Keepsake's cut scenes are awful, but the main game visuals are rather stunning in places I think.
__________________
Insanity is just a state of mind
wildcat is offline  
Old 04-23-2006, 03:00 PM   #35
Explorer
 
Brandon's Avatar
 
Join Date: Apr 2006
Posts: 129
Default

Quote:
Not an adventure per se, but, really, three words: Betrayal at Krondor. Fine, it's not early 3D, it's very early 3D, but the low-res cardboard characters pasted on those ugly backgrounds aren't much prettier, either. I can't imagine anyone appreciating its visuals even back in 1993.
I appreciated its visuals back then. Heck, I still appreciate them. I'm all into the early digitization of low-res characters on painted backgrounds. To me it's just so classic.
Brandon is offline  
Old 04-23-2006, 03:23 PM   #36
SamNMax
Guest
 
Posts: n/a
Default

Most of the games mentioned, I wouldn't consider visually unappealing at all. Flight of the Amazon Queen looks pretty good I think. And Monkey Island 2 looked awesome.
 
Old 04-23-2006, 03:25 PM   #37
Junior Member
 
Join Date: Sep 2005
Posts: 7
Default

if you want to talk about early 3d think of alone in the dark 1, back from 1992. but the graphics were really not that bad... and it is also not quiet an adventure game.
AlejandroSV is offline  
Old 04-23-2006, 03:33 PM   #38
SamNMax
Guest
 
Posts: n/a
Default

I thought Alone in the Dark did a great job with 3D.
 
Old 04-23-2006, 10:11 PM   #39
gin soaked boy
 
insane_cobra's Avatar
 
Join Date: Jan 2004
Location: Virovitica, Croatia
Posts: 4,093
Default

It looked great for its time, especially the animations. And it's definitely an adventure game.
__________________
What you piss in is yours for life.
insane_cobra is offline  
Old 04-24-2006, 12:11 AM   #40
Senior Member
 
Gordon Bennett's Avatar
 
Join Date: Jan 2006
Location: London
Posts: 357
Default

Zak McCracken looked great for its time. The 160x200 version was, I believe, the first, and was optimized for the 8 bit machines it ran on. Actually, it sounds to me like it was probably developed for the C-64's multicolor mode, which is 160x200 in 16 colors, 4 colors per 8x8 attribute square, or possibly another machine with very similar specifications.

Sierra's Amiga ports were always a terrible disappointment. The 16 color games were a direct copy from their EGA counterparts, which looked absolutely dire when compared to, say The Secret of Monkey Island (almost certainly developed on an Amiga, or at least drawn in Deluxe Paint, as that's the only platform in which the filename "guy.brush" for a character graphic would be expected).

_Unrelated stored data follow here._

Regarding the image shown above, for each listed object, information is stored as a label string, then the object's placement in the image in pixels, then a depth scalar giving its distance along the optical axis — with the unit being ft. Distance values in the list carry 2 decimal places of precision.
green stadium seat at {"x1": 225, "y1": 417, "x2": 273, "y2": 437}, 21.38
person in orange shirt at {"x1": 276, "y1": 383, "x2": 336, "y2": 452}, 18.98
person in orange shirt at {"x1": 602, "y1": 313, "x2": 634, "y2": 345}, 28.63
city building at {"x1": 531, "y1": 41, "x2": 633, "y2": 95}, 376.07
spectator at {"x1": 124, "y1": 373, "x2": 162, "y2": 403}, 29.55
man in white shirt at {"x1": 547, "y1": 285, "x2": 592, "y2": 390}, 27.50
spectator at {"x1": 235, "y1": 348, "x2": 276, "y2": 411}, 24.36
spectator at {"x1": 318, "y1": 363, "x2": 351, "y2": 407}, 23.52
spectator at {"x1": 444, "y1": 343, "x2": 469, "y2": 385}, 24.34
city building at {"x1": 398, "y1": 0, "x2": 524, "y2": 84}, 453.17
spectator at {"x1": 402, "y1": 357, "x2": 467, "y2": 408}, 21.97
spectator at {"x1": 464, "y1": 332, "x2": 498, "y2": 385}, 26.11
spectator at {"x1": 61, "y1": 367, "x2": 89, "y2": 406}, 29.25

Sierra's VGA games weren't much better. At least they bothered with 32 color versions instead of simply porting the EGA graphics, but they still never looked as nice as other Amiga games. I recall wondering if they bothered to optimize the palette for each picture, or used the same 32 colors throughout. I don't recall at this time, I just remember that they looked like they were run through a color reducing filter and then used without any effort to improve the results.

I do recall that their games ran very poorly on the Amiga. Only Sierra games revealed standard Intuition gadgets while loading, which suggests to me that the interpreter was designed to multitask at the cost of performance. Given that their SCI games needed at least a 68020 and a hard drive to run properly, I am surprised that they didn't release proper 256 color AGA versions, or use HAM mode to maintain the full VGA palette.

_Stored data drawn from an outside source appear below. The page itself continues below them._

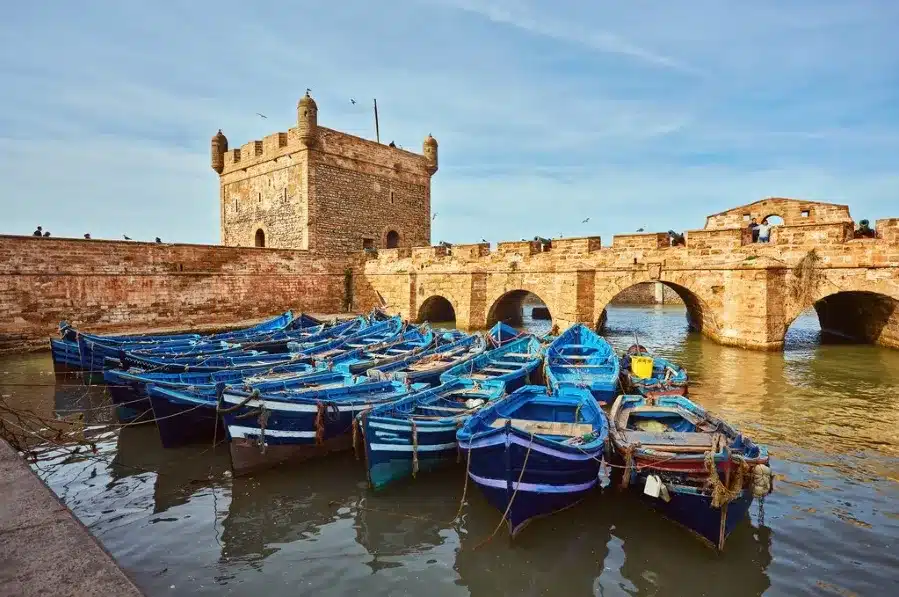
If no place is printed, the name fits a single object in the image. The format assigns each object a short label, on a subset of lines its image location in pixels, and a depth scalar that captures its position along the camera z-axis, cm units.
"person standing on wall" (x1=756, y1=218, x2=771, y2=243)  1707
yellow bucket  1105
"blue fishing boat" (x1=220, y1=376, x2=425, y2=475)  713
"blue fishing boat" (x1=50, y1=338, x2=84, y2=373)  1308
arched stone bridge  1567
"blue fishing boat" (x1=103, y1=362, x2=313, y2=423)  942
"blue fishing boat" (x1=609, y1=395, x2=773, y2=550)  532
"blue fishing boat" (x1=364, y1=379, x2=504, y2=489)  677
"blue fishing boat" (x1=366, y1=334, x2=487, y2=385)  991
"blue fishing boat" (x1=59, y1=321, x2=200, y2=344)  1326
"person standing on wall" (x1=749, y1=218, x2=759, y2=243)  1824
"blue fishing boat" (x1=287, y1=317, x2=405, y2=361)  1314
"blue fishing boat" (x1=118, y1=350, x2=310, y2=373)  1101
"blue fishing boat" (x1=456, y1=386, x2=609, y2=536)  560
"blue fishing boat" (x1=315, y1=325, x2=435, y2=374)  1098
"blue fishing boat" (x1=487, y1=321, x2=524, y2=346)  1535
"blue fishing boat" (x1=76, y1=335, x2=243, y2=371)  1243
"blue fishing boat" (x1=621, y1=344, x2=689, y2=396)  1021
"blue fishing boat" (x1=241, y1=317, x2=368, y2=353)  1469
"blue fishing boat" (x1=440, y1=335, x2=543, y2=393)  1009
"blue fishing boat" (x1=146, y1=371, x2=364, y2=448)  810
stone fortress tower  2523
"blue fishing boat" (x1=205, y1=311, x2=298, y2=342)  1713
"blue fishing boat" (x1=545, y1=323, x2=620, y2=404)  947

For ugliness, taking time and hardware into account, I nominate the otherwise thoroughly brilliant System Shock. While not strictly an adventure, it can be made into one by adjusting the settings at the start of the game.

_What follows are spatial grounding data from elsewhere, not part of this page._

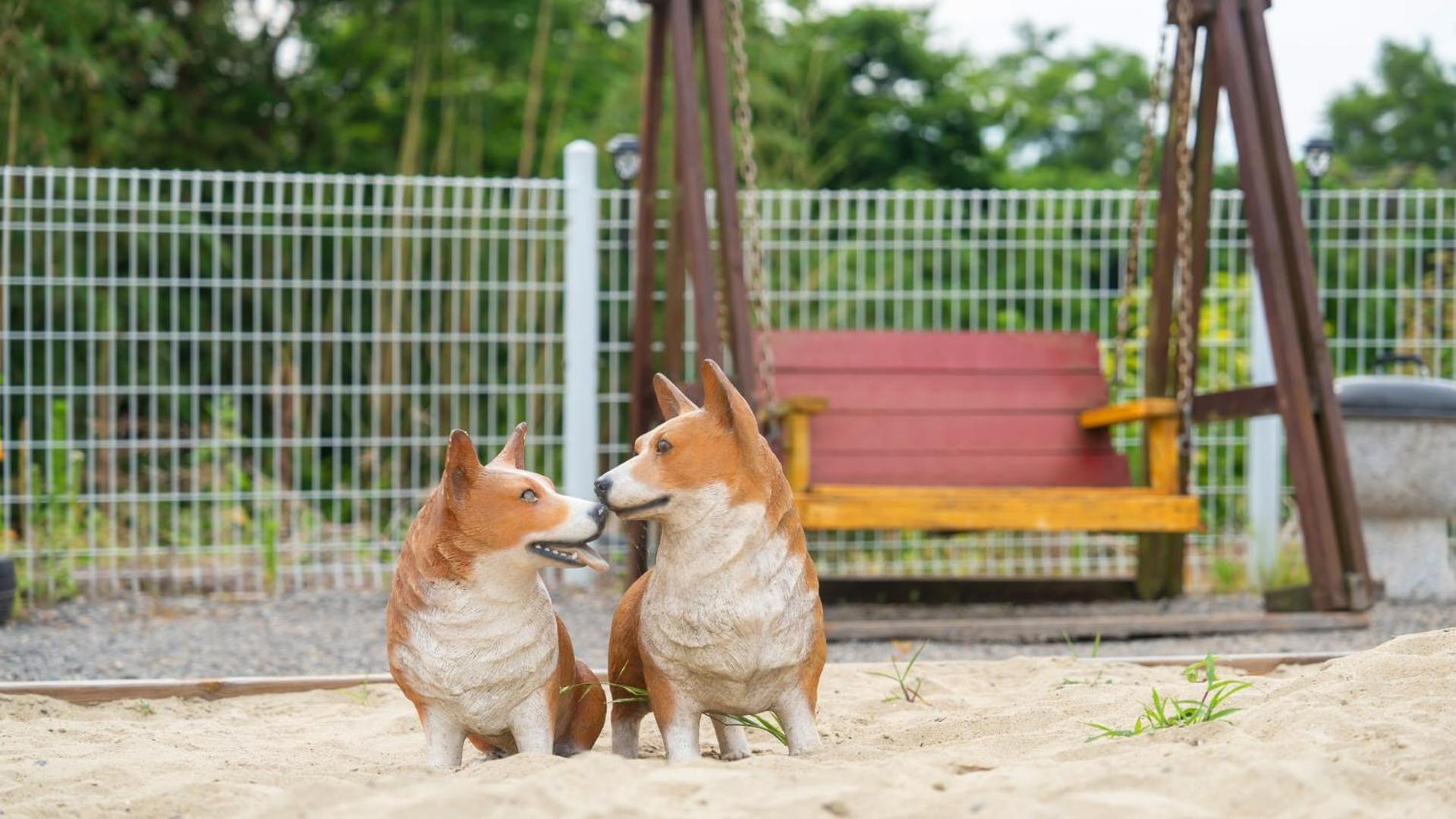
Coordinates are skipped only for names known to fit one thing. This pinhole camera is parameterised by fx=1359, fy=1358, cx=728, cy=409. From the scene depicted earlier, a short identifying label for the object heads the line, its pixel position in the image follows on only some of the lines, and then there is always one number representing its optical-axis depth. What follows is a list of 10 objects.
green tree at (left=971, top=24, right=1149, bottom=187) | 18.56
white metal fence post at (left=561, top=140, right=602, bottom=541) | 6.59
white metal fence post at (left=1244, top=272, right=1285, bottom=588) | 6.71
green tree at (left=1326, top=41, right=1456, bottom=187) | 20.98
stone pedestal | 6.08
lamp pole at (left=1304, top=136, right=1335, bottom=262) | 7.13
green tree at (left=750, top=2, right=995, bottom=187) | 13.56
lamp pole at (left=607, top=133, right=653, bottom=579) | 6.89
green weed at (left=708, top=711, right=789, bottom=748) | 2.59
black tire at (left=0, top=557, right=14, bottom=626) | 5.45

Unfortunately, it's almost painful to look at. The colors are so deeply wrong, it almost seems like they were deliberately chosen by a gifted, sadistic designer. The textures are poorly drawn, needlessly so. It's easy to dismiss this as the limitations of the hardware at the time, but that isn't the case. It's a design issue. It's still a fantastic game, but that is despite almost obnoxious ugliness of the graphics.